HONG KONG, iNews.id - Seorang pria pengangguran dijemput polisi di rumahnya di Cheung Sja Wan, Hong Kong, Minggu (13/1/2019) sekitar pukul 21.30 waktu setempat.

Rupanya dia sosok yang membuat heboh Hong Kong karena mencoba bunuh diri di stasiun bawah tanah dengan cara menyulutkan api pada Sabtu (12/1/2019) malam.

Menurut keterangan polisi, pria 59 tahun tersebut murni ingin bunuh diri, tak ada motif untuk melukai atau menyerang orang lain meskipun aksi itu dilakukan di tengah keramaian dan bisa berdampak ke orang lain.

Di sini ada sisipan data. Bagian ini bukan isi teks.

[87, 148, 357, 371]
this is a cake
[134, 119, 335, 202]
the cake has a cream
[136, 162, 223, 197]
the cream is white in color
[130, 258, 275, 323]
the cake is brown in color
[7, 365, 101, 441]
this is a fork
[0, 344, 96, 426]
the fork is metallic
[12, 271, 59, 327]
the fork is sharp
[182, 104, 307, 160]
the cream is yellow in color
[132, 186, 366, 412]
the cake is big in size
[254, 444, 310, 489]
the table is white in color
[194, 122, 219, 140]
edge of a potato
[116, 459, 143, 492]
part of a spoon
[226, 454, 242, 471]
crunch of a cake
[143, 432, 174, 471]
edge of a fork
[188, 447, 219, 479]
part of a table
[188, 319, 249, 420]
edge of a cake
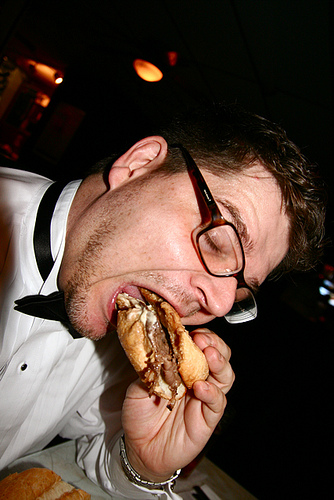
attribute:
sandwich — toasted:
[111, 276, 223, 414]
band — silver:
[119, 407, 193, 499]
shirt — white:
[11, 150, 180, 496]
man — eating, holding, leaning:
[90, 116, 275, 394]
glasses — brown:
[173, 155, 274, 349]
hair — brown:
[177, 105, 315, 259]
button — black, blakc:
[11, 349, 55, 378]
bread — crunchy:
[144, 274, 227, 390]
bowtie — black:
[29, 180, 94, 359]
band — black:
[31, 173, 60, 344]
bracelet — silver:
[104, 432, 194, 494]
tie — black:
[32, 184, 75, 363]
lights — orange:
[44, 16, 219, 137]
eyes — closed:
[197, 216, 242, 312]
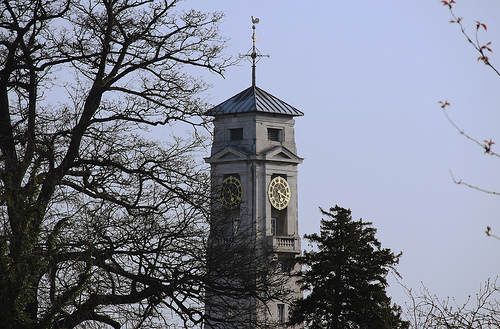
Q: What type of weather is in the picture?
A: It is clear.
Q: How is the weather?
A: It is clear.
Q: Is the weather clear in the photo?
A: Yes, it is clear.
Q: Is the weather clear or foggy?
A: It is clear.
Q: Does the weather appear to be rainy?
A: No, it is clear.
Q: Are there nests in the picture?
A: No, there are no nests.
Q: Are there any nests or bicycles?
A: No, there are no nests or bicycles.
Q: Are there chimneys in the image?
A: No, there are no chimneys.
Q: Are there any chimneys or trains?
A: No, there are no chimneys or trains.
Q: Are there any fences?
A: No, there are no fences.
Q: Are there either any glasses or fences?
A: No, there are no fences or glasses.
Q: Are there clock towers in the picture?
A: Yes, there is a clock tower.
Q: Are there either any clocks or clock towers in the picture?
A: Yes, there is a clock tower.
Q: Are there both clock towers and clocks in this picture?
A: Yes, there are both a clock tower and a clock.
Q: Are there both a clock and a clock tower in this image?
A: Yes, there are both a clock tower and a clock.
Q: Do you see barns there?
A: No, there are no barns.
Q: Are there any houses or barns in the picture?
A: No, there are no barns or houses.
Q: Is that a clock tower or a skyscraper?
A: That is a clock tower.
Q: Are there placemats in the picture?
A: No, there are no placemats.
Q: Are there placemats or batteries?
A: No, there are no placemats or batteries.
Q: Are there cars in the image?
A: No, there are no cars.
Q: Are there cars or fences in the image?
A: No, there are no cars or fences.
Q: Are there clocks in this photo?
A: Yes, there is a clock.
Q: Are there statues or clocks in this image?
A: Yes, there is a clock.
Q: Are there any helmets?
A: No, there are no helmets.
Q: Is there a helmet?
A: No, there are no helmets.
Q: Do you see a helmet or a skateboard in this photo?
A: No, there are no helmets or skateboards.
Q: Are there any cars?
A: No, there are no cars.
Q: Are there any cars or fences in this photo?
A: No, there are no cars or fences.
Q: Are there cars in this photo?
A: No, there are no cars.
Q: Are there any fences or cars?
A: No, there are no cars or fences.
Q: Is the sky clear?
A: Yes, the sky is clear.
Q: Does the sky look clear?
A: Yes, the sky is clear.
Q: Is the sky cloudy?
A: No, the sky is clear.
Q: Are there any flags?
A: No, there are no flags.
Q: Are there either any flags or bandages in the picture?
A: No, there are no flags or bandages.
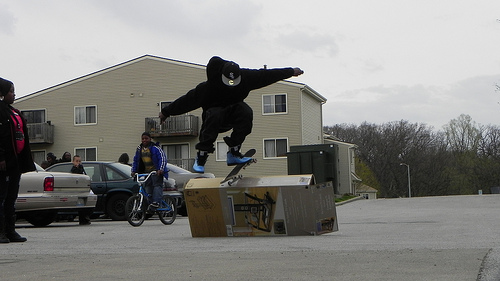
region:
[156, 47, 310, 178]
person on a skate board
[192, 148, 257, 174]
bright blue shoes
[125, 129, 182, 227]
kid on a short bike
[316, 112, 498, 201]
dense grouping of leafless trees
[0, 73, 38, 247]
person wearing black pants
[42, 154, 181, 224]
dark blue parked car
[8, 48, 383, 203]
tan coloured apartment buildings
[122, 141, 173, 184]
puffy blue jacket with white stripes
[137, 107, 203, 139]
small weathered wooden porch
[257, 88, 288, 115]
two paned white framed window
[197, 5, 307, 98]
the head of a man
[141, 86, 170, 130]
the hand of a man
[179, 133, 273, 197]
a man wearing shoes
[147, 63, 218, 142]
the arm of a man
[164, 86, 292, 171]
the legs of a man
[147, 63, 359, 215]
a man on a skateboard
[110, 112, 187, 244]
a boy on a bike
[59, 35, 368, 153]
a house in the bacground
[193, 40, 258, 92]
a man wearing a hat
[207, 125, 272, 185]
the wheels on a skateboard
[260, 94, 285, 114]
the window on the building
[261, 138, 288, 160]
the window on the building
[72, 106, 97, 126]
the window on the building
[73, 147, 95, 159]
the window on the building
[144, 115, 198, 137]
the balcony on the building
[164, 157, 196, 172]
the balcony on the building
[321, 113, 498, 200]
the trees behind the building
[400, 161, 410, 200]
the street light in front of the trees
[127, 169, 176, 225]
the bicycle under the boy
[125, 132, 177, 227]
the boy on the bicycle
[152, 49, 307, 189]
A skateboarder in the air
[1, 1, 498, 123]
The sky appears overcast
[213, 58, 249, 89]
A hat is black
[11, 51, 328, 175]
A house behind the cars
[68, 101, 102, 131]
Window on a house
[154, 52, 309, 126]
Skateboarder has two arms raised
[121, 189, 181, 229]
Two round bicycle wheels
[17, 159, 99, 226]
The back of a car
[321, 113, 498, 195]
Trees are in the background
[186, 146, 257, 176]
Black laces on blue sneakers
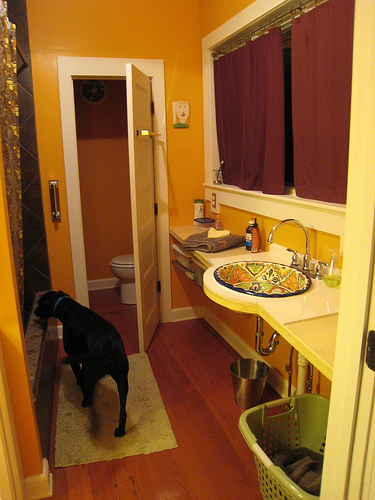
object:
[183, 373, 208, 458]
hardwood floor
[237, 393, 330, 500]
waste basket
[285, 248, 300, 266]
handles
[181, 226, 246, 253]
towel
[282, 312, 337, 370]
cabinet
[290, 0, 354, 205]
curtains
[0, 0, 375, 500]
bathroom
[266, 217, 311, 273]
bathroom faucet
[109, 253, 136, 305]
toilet bowl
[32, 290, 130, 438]
dog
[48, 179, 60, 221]
handle bar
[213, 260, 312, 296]
sink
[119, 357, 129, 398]
tail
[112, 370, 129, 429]
leg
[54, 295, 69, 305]
collar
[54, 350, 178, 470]
rug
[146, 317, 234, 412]
floor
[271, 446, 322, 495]
clothes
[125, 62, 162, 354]
door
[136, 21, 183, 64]
wall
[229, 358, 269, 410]
tin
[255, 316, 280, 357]
pipe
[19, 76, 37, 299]
shower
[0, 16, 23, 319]
curtain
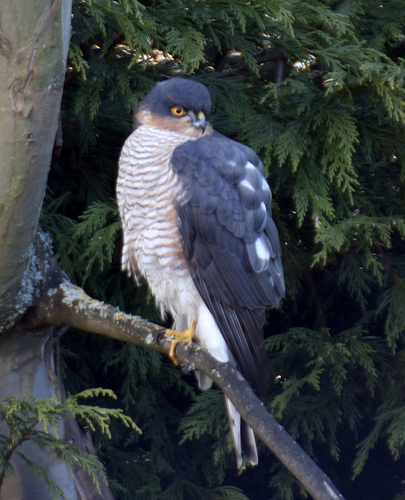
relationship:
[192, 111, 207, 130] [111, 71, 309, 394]
beak on bird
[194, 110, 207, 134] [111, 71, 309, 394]
beak on bird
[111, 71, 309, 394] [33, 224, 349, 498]
bird on branch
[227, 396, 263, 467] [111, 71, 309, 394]
feather on bird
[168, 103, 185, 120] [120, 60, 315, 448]
eye on bird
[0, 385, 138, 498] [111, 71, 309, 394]
green branch on bird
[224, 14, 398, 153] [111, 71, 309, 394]
tree behind bird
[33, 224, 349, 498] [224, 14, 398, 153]
branch on tree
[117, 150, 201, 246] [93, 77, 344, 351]
breast on bird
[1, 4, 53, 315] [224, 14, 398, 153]
tree trunk on tree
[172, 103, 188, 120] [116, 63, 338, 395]
eye on bird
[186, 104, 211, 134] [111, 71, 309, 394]
beak on bird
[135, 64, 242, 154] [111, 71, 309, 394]
head on bird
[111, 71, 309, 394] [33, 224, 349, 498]
bird sitting on branch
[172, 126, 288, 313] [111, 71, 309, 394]
wing on bird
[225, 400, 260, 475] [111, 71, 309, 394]
tail on bird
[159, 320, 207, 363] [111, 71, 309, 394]
foot on bird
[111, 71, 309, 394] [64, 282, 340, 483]
bird sitting on branch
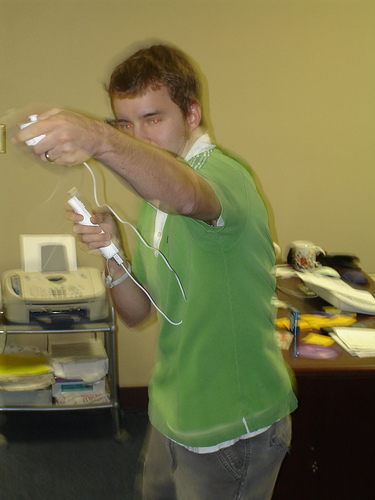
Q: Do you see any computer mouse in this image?
A: No, there are no computer mice.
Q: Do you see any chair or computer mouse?
A: No, there are no computer mice or chairs.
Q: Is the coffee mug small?
A: Yes, the coffee mug is small.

Upaya bunuh diri terjadi di Stasiun Mong Kok dekat fasilitas vending machine tiket. Pelaku sempat menyalakan api ke bahan mudah terbakar yang dijadikan perantara, membuat penumpang dan penjaga toko di sekitar lokasi panik dan berlarian.

Pejabat kepolisian Distrik Mong Kok Chung Chi Ming mengatakan, pelaku memulai aksinya dengan membakar kertas dan bahan mudah terbakar lainnya terlebih dulu. Tapi saat api membesar, dia mengurungkan niat untuk menyulutkan ke tubuhnya karena takut.

"Beruntung apinya tidak menyambar dan melukai orang lain," kata Chung, dikutip dari South China Morning Post (SCMP), Senin(14/1/2019).

Api menyala sekitar 30 detik membakar material untuk aksi bakar diri tersebut, meninggalkan bekas hitam di lantai stasiun berukuran 1x1 meter persegi. Insiden ini tak sampai mengganggu perjalanan kereta.

Sementara itu polisi masih memeriksa pelaku. Tak diketahui apa motifnya mengakhiri hidup. Namun dugaan sementara, ini terkait dengan kesehatan dan status pengangguran. Dia juga tinggal seorang diri.